| TEXT |
++++

After Ellen moves into her new mama's home, and finds her safe haven at last, she has the capacity to think about her relationship with Starletta in larger terms. She does the unthinkable in this racist Southern town and invites her black friend to sleep over at her new house. As they wait for supper in Ellen's room, Ellen recognizes that "I came a long way to get here but when you think about it real hard you will see that old Starletta came even farther… And all this time I thought I had the hard est row to hoe."

Julia

Julia, the art teacher at Ellen's school, kindly takes Ellen home to live with her after she notices a bruise on Ellen's arm and Ellen admits her father has been hurting her. Julia is a goodhearted free spirit who loves to garden and be silly. Ellen says "she used to be a flower child [in the sixties] but now she is low key so she can hold a job." She treats Ellen like she is special.

Mavis

Mavis is a large, strong, African American woman who comes to Ellen's rescue. She helps her do the hard work in the cotton fields when Ellen's grandmother puts her to work after she comes to live with her. Ellen observes that Mavis's family is happy, and this prompts her to make "a list of all that a family should have."

psychologist

"The man [who] comes and asks me questions about the past," according to Ellen. He meets with her at school but she hates talking to him. She notices that he twists what she says to suit himself.

Roy

Julia's husband, Roy, amazes Ellen with his ability to cook, wash dishes, and clean. He is an enthusiastic organic gardener. Like Julia, Roy is kind to Ellen.

Starletta

She is Ellen's only friend. Younger than Ellen, she is an African American girl whose intact, happy family is a temporary refuge for Ellen when life with her father becomes unbearable. Starletta "hates to talk," according to Ellen, and she does not speak throughout the novel; rather, Ellen projects her emotions and longing for security onto her silent friend. Ellen loves Starletta and says of her "She is not as smart as I am but she is more fun." But Ellen is also confused about her feelings for Starletta because Starletta is "colored" and Ellen has been conditioned by her white Southern world to feel superior to her.

++++

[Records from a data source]
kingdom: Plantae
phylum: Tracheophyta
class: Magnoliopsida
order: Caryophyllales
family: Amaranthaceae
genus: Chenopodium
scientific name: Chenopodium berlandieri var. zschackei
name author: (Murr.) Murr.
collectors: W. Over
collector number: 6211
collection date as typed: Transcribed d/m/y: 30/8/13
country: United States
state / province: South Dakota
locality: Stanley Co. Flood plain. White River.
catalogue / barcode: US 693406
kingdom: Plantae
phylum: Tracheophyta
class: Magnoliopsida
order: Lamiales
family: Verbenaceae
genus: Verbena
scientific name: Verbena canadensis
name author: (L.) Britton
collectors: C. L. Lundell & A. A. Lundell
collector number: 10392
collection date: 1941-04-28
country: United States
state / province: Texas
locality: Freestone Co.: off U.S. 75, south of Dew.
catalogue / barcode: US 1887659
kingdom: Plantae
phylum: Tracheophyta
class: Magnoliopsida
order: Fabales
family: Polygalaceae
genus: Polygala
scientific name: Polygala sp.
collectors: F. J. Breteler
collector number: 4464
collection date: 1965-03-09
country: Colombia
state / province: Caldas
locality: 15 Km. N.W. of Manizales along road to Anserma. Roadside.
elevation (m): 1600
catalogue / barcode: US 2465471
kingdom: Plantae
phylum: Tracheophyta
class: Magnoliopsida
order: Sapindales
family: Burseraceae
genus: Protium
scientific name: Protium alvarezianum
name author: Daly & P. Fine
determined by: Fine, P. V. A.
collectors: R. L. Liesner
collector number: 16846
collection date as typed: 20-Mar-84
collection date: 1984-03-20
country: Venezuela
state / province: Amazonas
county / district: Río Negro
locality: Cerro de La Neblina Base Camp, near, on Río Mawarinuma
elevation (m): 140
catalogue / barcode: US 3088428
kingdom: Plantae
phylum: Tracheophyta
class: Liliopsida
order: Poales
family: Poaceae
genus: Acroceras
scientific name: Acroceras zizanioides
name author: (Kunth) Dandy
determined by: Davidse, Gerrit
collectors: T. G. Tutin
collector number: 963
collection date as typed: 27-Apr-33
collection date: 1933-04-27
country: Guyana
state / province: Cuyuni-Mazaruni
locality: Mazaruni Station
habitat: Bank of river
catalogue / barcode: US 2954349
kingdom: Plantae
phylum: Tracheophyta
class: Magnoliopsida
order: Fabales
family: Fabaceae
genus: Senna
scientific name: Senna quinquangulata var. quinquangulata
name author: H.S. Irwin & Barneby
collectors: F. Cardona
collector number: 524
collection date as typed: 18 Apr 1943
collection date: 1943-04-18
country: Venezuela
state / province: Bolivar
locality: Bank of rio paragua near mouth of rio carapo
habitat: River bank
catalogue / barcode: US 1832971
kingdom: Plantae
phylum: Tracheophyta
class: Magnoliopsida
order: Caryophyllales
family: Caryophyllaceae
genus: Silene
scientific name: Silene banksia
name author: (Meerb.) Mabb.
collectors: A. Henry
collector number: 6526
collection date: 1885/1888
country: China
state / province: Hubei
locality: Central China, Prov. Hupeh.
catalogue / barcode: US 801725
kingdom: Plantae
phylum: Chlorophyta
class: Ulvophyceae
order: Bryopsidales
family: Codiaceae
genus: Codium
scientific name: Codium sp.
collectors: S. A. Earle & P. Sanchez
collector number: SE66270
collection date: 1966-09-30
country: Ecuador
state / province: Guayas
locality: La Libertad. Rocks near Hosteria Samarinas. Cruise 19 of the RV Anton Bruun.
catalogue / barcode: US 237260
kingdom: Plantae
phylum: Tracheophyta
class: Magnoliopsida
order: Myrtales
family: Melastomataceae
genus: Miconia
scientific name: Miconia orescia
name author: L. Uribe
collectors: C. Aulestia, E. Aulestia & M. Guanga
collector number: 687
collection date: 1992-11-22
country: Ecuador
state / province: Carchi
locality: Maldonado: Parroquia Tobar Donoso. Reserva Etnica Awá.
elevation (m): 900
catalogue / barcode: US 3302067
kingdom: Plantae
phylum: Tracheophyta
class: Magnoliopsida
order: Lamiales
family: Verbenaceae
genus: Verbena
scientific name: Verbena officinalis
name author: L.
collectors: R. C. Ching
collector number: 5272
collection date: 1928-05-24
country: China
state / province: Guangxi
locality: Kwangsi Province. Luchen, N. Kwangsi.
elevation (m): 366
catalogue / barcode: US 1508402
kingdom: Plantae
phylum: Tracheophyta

++++

| TASK DESCRIPTION |
Write out the character summaries from the start of this page in full, word for word.

| COMPLETE RESPONSE |
After Ellen moves into her new mama's home, and finds her safe haven at last, she has the capacity to think about her relationship with Starletta in larger terms. She does the unthinkable in this racist Southern town and invites her black friend to sleep over at her new house. As they wait for supper in Ellen's room, Ellen recognizes that "I came a long way to get here but when you think about it real hard you will see that old Starletta came even farther… And all this time I thought I had the hard est row to hoe."

Julia

Julia, the art teacher at Ellen's school, kindly takes Ellen home to live with her after she notices a bruise on Ellen's arm and Ellen admits her father has been hurting her. Julia is a goodhearted free spirit who loves to garden and be silly. Ellen says "she used to be a flower child [in the sixties] but now she is low key so she can hold a job." She treats Ellen like she is special.

Mavis

Mavis is a large, strong, African American woman who comes to Ellen's rescue. She helps her do the hard work in the cotton fields when Ellen's grandmother puts her to work after she comes to live with her. Ellen observes that Mavis's family is happy, and this prompts her to make "a list of all that a family should have."

psychologist

"The man [who] comes and asks me questions about the past," according to Ellen. He meets with her at school but she hates talking to him. She notices that he twists what she says to suit himself.

Roy

Julia's husband, Roy, amazes Ellen with his ability to cook, wash dishes, and clean. He is an enthusiastic organic gardener. Like Julia, Roy is kind to Ellen.

Starletta

She is Ellen's only friend. Younger than Ellen, she is an African American girl whose intact, happy family is a temporary refuge for Ellen when life with her father becomes unbearable. Starletta "hates to talk," according to Ellen, and she does not speak throughout the novel; rather, Ellen projects her emotions and longing for security onto her silent friend. Ellen loves Starletta and says of her "She is not as smart as I am but she is more fun." But Ellen is also confused about her feelings for Starletta because Starletta is "colored" and Ellen has been conditioned by her white Southern world to feel superior to her.